This...was the end of it. I don't intend on getting in touch with her again. Ever.
The one fallacy I have that is a part of me, so much a part of me that I can't shake it, even now, is that I, a fabulist, can affect your perceptions of me (of us) through the sheer power of words. No matter how hard I try to be an upstanding member of New York City society (friends, bars, work, what-have-you) I can't...shake you.
I've tried. And you're still whole-heartedly embedded in my head.
Seems to me (5am, Saturday night, kinda drunk, work at 10am tomorrow) that we've spent way too much time trading unfairs. You are unfair. So am I. This is the nature of our relationship, past and present. Sucks, maybe, but. I can't...change...this.
Look. I wish the best for you in everything you go for, and you know I think you can accomplish absolutely anything
you so much as think about. I am absolutely unwavering in that. It's magic
, the things you do by the power of will
alone.
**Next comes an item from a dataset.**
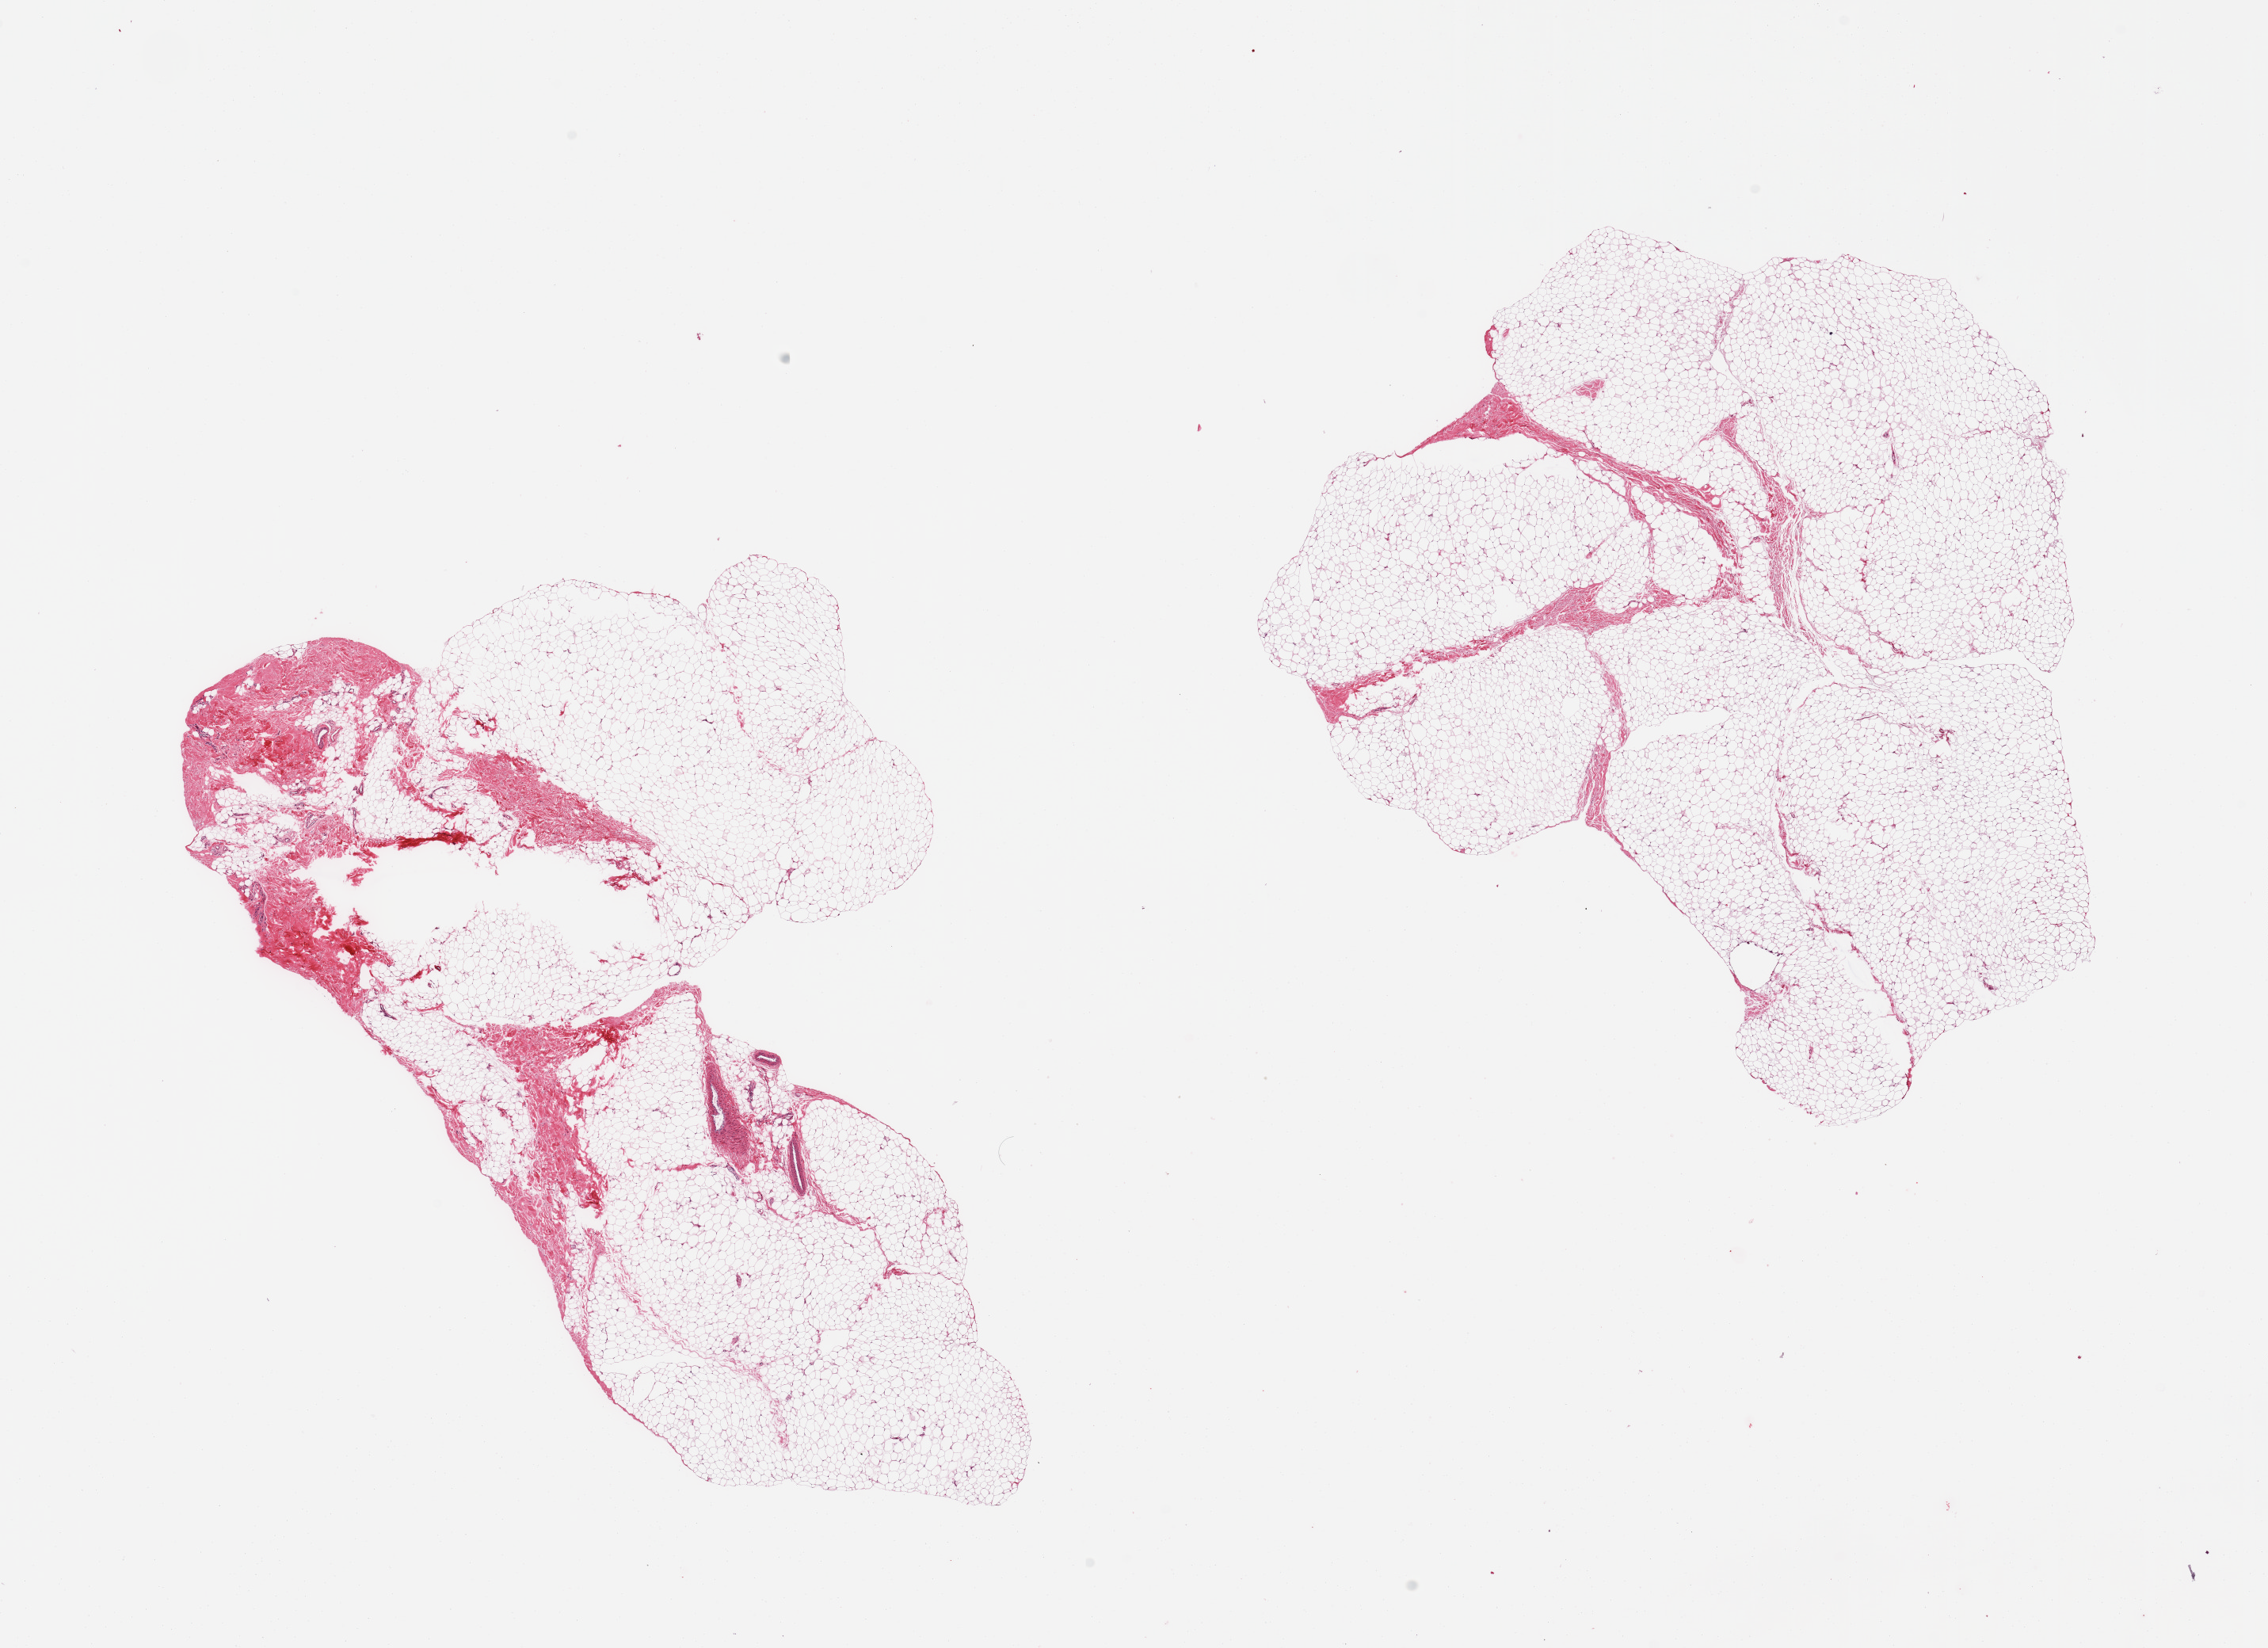
Digitized haematoxylin and eosin-stained section — whole scanned area (about 22.6 x 16.4 mm, from a 20x scan) shown as a low-resolution overview, PAXgene-fixed paraffin-embedded (PFPE) section, section of breast (target tissue), tissue donor sample. Donor sex: male.
Reviewer comment on this tissue sample: 2 pieces; fibroadipose tissue without mammary ducts.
That's a trust I don't give out lightly, or (actually) ever - I'm actually willing to believe in what you used to try to teach me, drinking coffee
things on napkins that, no mater how hard I've tried, I could never really come to grips with. I wanted so desperately to be able to understand
you, but our circles
rarely met and...I lost that part of you. I feel like I didn't try hard enough. That's my fault, I think.
You know this, but...you can't screw up in my head, not to the point of me losing respect for what you're capable of. You are golden in how you think and what you can bend scares me, a little. Scared me then, scares me now.
- - -
It's been a year and more and...christ.
One of us blew it, here, and (me being me) I'm going to assume it's me. I miss you. And you're gone. And that's ripping me to shreds. Girls suck. You...don't.
Maybe it way a mistake for me not to fight with you when you came home and said 'this is over.' Maybe I'm a horribly fixated freak, a guy who doesn't like change to such to such an extent that, even now, I wait for you to recognize what we've both lost and similarly what we've both gained over the last year.
Maybe (as I said somewhere else) I'm anthropomorphizing a ghost.
And maybe...I'm not crazy. Maybe (just maybe) there's still something here that, even through our now wholly disparate circumstances, we can bridge. Maybe we can be real, true friends. Or maybe we can convince each other that we've made a serious mistake. Either way.
I miss you, Amy. Every gesture and every (un)necessary silence. I wish I could shake you, but I can't, and I don't know why.
We can get coffee and talk about all the inanities of live, the universe and everything...or you could tell me what's really going through your head. We could trust each other a bit. Biased? Absolutely. But balanced. And (as always) there for you. Sand then, maybe; rock, now.
Do us both a favor, and lean.
I sent that last week. Haven't heard back. For various reasons, I'm not surprised.